Task details:
Please copy out the lines in the entries that contain "listened".

Records from a data source:

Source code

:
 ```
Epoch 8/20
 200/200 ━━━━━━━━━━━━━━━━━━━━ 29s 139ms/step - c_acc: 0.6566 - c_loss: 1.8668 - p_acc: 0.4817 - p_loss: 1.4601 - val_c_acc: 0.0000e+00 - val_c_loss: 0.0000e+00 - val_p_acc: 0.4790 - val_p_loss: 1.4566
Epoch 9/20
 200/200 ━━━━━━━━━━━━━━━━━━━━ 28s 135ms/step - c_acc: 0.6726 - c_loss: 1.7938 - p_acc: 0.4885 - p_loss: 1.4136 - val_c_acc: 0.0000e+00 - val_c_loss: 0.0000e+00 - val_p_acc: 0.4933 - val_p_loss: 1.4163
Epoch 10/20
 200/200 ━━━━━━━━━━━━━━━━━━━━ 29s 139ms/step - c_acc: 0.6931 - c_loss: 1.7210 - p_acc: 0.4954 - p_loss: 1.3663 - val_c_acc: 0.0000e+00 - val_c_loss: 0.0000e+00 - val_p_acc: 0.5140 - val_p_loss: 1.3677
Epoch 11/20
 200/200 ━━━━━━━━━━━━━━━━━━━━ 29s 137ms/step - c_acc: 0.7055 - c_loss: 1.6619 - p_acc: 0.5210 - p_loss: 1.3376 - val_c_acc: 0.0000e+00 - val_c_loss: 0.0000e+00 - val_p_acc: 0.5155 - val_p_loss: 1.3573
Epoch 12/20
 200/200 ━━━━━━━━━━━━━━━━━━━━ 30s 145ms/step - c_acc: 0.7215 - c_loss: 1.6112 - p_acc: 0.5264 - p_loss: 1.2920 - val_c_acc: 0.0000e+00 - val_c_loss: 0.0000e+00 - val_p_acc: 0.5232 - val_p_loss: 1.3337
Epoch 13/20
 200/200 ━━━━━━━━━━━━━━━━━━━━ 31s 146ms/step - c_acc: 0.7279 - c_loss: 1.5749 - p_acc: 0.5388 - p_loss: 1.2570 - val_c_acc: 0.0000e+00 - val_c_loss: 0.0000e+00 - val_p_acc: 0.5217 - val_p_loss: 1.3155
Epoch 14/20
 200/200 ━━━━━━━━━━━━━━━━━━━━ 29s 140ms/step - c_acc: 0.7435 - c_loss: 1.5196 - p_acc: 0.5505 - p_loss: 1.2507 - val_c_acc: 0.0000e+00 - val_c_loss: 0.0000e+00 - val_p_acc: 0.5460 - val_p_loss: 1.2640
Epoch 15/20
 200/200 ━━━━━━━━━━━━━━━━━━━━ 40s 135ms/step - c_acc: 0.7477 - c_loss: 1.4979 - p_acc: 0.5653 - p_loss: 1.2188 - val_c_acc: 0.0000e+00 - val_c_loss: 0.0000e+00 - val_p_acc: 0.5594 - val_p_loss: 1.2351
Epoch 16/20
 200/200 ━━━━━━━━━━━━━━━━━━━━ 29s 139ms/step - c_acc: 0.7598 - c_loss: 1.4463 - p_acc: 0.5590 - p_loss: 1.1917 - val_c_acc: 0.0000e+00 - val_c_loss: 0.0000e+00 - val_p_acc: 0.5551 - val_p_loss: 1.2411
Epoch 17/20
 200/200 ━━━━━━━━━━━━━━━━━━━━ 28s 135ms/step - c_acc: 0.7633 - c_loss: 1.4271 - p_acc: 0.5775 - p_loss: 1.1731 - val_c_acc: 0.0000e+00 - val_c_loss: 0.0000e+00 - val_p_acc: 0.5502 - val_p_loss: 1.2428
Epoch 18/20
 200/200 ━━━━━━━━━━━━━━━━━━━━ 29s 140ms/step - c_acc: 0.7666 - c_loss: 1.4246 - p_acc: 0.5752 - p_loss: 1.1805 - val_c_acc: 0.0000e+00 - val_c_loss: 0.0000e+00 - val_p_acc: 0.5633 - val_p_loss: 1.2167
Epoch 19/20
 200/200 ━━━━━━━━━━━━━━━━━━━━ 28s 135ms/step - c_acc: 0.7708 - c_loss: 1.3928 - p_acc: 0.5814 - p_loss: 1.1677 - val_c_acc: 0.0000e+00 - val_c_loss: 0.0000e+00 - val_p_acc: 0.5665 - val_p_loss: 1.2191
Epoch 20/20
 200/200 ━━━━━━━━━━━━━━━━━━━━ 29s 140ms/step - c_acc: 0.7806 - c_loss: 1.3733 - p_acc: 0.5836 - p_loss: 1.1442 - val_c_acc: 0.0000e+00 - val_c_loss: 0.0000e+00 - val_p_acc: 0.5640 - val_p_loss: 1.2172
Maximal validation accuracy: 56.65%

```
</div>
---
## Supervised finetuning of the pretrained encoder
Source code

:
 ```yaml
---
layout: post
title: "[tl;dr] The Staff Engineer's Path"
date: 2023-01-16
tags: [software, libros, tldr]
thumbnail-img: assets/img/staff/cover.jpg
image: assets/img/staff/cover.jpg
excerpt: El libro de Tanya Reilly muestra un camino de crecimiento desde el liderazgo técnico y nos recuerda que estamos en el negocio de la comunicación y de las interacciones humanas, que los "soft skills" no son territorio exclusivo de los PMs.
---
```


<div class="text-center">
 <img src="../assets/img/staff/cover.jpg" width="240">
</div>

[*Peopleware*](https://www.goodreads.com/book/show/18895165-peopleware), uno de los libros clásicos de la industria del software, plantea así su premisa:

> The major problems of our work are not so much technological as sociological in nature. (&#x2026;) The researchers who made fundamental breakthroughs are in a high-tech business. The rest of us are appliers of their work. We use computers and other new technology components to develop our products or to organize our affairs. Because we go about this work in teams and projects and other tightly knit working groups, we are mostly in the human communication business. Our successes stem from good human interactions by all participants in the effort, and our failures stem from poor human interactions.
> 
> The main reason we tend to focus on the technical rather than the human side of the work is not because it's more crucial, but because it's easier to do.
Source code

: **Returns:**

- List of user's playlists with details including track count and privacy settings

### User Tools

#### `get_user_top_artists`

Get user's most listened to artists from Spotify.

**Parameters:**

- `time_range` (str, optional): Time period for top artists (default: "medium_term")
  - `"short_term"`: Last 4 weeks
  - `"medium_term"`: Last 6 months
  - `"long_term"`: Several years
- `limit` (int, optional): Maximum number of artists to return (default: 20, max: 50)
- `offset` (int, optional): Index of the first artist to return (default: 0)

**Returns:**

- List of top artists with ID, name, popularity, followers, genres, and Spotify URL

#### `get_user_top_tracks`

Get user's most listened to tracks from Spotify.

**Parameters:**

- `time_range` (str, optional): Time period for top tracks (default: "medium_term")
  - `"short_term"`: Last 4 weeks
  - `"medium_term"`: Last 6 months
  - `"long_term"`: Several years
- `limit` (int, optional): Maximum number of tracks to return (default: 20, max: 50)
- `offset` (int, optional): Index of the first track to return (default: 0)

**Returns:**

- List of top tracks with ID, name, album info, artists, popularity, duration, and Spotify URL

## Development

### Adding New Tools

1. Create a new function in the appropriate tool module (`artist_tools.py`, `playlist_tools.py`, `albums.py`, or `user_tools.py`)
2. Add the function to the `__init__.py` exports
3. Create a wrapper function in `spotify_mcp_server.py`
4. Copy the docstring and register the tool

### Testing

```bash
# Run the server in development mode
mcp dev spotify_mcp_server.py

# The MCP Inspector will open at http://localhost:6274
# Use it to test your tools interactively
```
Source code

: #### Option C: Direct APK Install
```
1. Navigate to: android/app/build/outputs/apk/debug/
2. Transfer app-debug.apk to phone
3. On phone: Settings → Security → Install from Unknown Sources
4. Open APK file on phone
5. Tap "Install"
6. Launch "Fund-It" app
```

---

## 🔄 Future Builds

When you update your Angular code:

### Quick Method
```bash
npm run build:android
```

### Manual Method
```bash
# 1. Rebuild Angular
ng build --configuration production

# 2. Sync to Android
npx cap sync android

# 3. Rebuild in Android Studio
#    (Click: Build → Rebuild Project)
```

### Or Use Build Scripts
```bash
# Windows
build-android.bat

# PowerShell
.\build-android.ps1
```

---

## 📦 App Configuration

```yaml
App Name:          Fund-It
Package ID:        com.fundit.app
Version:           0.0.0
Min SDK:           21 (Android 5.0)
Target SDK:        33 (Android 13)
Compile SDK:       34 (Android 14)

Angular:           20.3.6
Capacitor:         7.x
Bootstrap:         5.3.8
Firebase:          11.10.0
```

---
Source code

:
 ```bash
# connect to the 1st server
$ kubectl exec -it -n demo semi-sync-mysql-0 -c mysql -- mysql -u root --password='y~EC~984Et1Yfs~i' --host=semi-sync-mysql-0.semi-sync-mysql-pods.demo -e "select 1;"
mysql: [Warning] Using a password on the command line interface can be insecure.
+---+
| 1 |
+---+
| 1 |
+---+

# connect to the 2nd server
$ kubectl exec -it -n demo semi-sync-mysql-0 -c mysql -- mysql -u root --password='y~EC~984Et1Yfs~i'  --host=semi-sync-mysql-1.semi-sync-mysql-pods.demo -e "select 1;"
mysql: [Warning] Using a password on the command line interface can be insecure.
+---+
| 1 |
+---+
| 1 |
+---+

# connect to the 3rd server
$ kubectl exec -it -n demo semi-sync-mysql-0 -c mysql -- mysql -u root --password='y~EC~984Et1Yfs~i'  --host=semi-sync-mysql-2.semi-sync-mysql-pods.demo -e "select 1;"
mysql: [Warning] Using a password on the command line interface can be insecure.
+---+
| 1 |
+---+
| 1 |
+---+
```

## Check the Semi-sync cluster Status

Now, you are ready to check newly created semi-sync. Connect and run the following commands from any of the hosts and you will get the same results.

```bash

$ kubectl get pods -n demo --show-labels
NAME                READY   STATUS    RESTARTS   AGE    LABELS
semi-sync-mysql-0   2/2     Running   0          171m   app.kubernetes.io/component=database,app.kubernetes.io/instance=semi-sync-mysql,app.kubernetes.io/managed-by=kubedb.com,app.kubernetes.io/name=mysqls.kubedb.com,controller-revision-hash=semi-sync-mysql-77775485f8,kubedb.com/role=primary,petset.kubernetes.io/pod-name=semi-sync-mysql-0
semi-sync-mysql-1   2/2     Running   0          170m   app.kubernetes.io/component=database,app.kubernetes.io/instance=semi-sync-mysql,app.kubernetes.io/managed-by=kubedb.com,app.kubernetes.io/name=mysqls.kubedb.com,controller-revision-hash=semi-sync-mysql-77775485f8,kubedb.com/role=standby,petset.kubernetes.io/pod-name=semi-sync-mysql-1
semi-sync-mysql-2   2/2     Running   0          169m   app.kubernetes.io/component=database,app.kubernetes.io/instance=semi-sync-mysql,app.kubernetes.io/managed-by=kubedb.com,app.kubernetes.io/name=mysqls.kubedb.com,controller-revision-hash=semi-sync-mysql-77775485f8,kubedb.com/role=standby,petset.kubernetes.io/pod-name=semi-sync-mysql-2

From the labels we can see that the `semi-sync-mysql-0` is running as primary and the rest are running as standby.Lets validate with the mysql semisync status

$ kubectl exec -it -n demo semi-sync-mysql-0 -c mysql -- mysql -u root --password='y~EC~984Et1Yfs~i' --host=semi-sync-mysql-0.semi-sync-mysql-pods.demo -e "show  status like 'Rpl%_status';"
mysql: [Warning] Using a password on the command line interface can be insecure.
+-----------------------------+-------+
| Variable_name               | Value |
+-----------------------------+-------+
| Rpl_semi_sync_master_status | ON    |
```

Result of the task:
Get user's most listened to artists from Spotify.
Get user's most listened to tracks from Spotify.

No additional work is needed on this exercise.